As for the iWALK - stairs still suck.  Going up is better than with crutches, but down is still on done on my ass.  Twice I’ve lost my balance and fell backwards until the cast hit the ground.  Not good.  My toes were definitely helping to hold me up until I got stable again, but I think the cast stopped anything too bad from happening.  Those two instances were both in the first few days as I was getting the hang of it.

Here are a few things I’ve learned about the iWALKFree if anyone else happens to get one:

  •  Put the upper strap as high up into your crotch as you can, to give it more leverage.  It makes it much more stable.  Just be careful of what’s inside the strap before you tighten it!
  • The instruction say to put the middle strap as low as you can, but I find it much more comfortable to have it a little higher up so it’s not on my knee tendons as much.  I also added some extra padding to this strap.
  • The strap that goes over the cast rotates your lower leg when you tighten it, which can make your knee uncomfortable.  Pre-load your leg (rotate it in the opposite direction than the strap pulls) before tightening.
  • You’ll need a separate pad under your knee.  The cast holds your knee off of the built-in padding.
  • I make the straps quite tight when I’m walking for stability - be sure to loosen them when you’re sitting to make sure you’re not cutting off circulation to your leg.
  • The instructions say to cut the top of the aluminum beam off to suit your height, so if you’re buying one used, make sure it’s not too short for you.
  • I tended to put the peg-leg down too far forward when I was just standing, which made me tippy, to the back.  It takes some time to used to holding your leg further back than normal.  And it’s much easier to recover if you tip forward instead of back.

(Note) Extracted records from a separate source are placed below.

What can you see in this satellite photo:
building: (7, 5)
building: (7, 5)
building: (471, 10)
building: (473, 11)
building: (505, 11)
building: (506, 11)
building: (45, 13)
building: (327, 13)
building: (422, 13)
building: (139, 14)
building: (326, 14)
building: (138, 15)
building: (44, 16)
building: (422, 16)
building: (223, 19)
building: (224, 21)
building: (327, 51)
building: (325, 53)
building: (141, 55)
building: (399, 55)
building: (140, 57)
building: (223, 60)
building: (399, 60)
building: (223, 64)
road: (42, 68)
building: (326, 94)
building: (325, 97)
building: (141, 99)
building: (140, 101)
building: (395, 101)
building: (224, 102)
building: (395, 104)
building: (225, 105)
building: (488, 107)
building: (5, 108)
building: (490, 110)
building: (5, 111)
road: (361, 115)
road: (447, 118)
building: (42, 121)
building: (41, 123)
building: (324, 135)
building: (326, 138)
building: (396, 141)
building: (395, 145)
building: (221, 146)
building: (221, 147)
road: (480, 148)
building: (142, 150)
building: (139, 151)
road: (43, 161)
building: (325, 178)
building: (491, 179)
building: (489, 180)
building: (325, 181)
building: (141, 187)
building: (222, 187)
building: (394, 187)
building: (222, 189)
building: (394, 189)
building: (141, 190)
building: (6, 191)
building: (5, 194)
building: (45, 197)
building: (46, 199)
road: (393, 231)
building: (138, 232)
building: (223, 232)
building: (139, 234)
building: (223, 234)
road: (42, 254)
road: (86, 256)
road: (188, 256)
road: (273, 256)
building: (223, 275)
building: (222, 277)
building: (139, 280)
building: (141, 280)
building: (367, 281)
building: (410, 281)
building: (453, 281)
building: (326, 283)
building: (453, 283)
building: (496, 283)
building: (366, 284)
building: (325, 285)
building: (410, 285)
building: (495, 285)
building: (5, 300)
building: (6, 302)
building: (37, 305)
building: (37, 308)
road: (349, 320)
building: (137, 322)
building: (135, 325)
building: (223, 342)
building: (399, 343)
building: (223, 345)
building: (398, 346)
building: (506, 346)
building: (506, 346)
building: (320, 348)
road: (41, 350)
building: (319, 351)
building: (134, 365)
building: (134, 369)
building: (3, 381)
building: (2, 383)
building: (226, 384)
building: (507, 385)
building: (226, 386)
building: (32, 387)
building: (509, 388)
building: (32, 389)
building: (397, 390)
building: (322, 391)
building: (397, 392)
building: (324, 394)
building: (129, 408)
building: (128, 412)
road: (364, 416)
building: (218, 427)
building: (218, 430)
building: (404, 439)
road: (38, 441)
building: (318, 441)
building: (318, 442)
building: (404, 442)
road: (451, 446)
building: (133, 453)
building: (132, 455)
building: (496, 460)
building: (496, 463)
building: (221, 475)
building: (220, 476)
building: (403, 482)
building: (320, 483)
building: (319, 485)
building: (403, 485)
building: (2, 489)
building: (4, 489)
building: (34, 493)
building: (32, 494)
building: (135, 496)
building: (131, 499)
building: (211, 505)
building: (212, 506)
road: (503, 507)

I’ve been feeling a bit of a cramp feeling in my lower calf when I wake up, which I gather from other people’s comments is pretty common.  Other than that there’s no real discomfort or pain.  One of the best ways to put Zander to sleep is to hold him while sitting on an exercise/yoga ball and bouncing.  Our first ball broke on me last week while I was still wearing Stupid.  A little scary - Zander’s head came pretty close to the coffee table - but it’s so effective that my wife went right out to get a replacement.  When I’m on the ball the cast rests on the ground.  I usually put a pillow or something underneath, but I’ve still worn through the padding at the end of my cast.  I don’t consider that weight-bearing - I don’t see how having my cast on the ground could affect my AT.  Does anyone know if that’s OK?

Other than that I’m just in a holding pattern until I see the surgeon on the 23rd.  I’m sending Kate off to her mom’s with Zander tomorrow for a couple weeks.  Trying to get some people to take the dogs for a few walks while she’s gone.  Worst case I’ll try to go a few hundred meters myself, or hang out in the parking lot at the trails until I see someone I know.  Have my mom coming on the 23rd in case I do have the surgery.